> Task to complete
Copy the records below line for line, leaving out the pictures.

> Record set
# # # # # # #

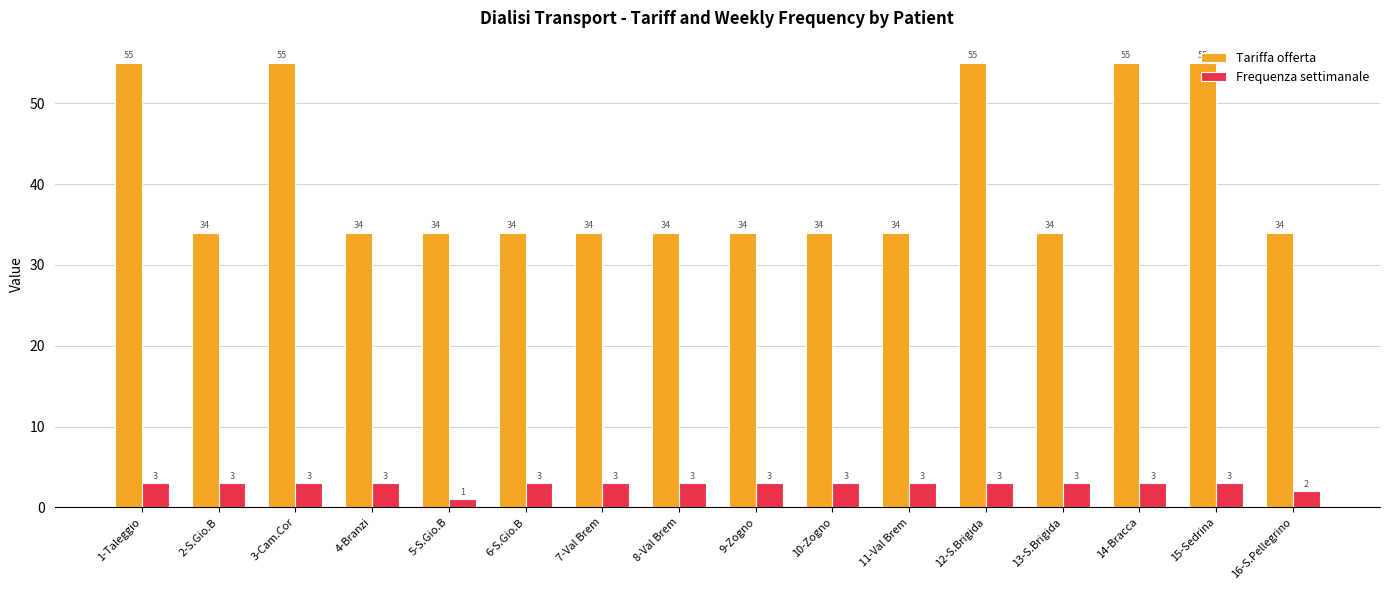

What is the spread (max minus min) of values at 16-S.Pellegrino?

32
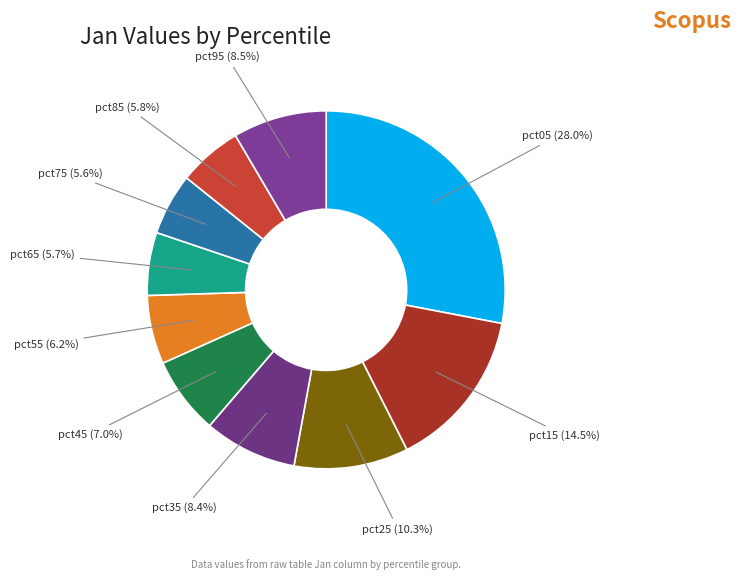

What percentage do pct25 and pct75 together represent?

15.9%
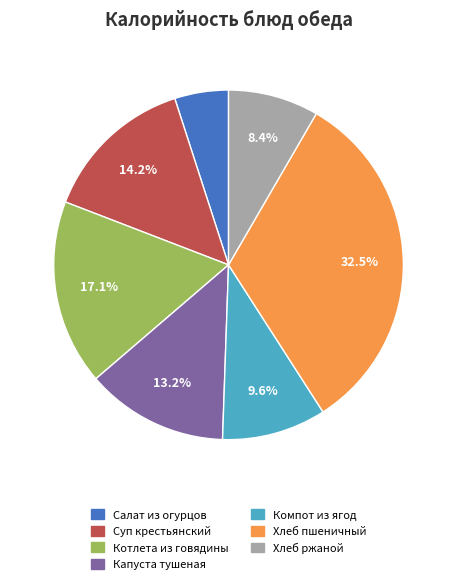

Does any single category account for the majority?

No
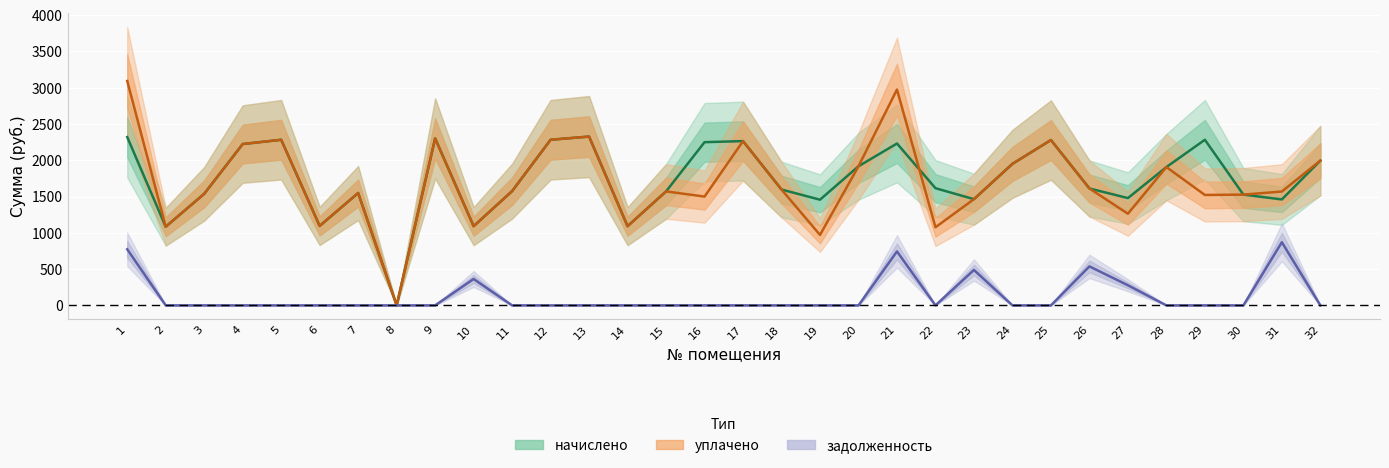

What is the value of the уплачено point at the 30th from the left?

1526.4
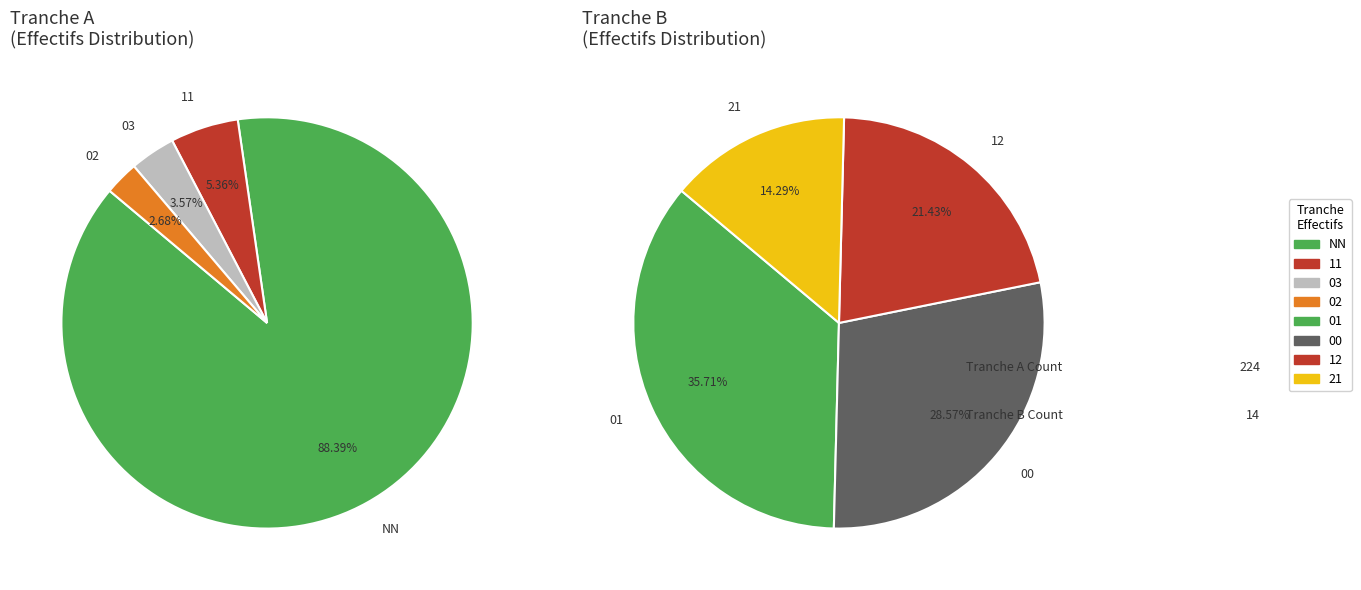

What is the largest slice in the pie chart?

NN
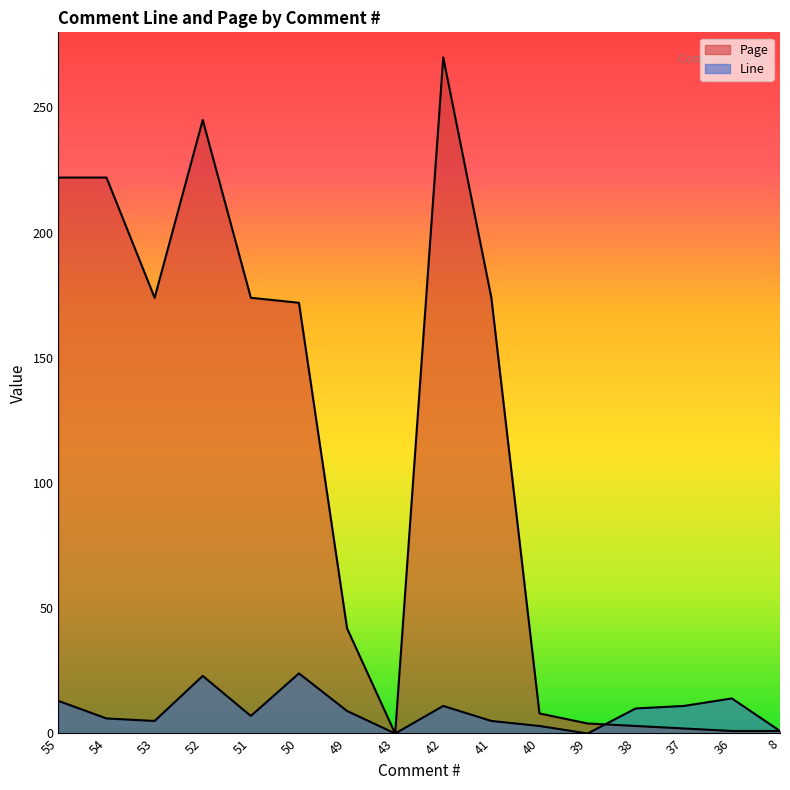

Reading left to right, list all the values displayed in this chart.

Line: 13	6	5	23	7	24	9	0	11	5	3	0	10	11	14	1
Page: 222	222	174	245	174	172	42	0	270	174	8	4	3	2	1	1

# # # # # # #

> Written solution
What is the spread (max minus min) of values at 16-S.Pellegrino?

32

What percentage do pct25 and pct75 together represent?

15.9%

Does any single category account for the majority?

No

What is the value of the уплачено point at the 30th from the left?

1526.4

What is the largest slice in the pie chart?

NN

Reading left to right, list all the values displayed in this chart.

Line: 13	6	5	23	7	24	9	0	11	5	3	0	10	11	14	1
Page: 222	222	174	245	174	172	42	0	270	174	8	4	3	2	1	1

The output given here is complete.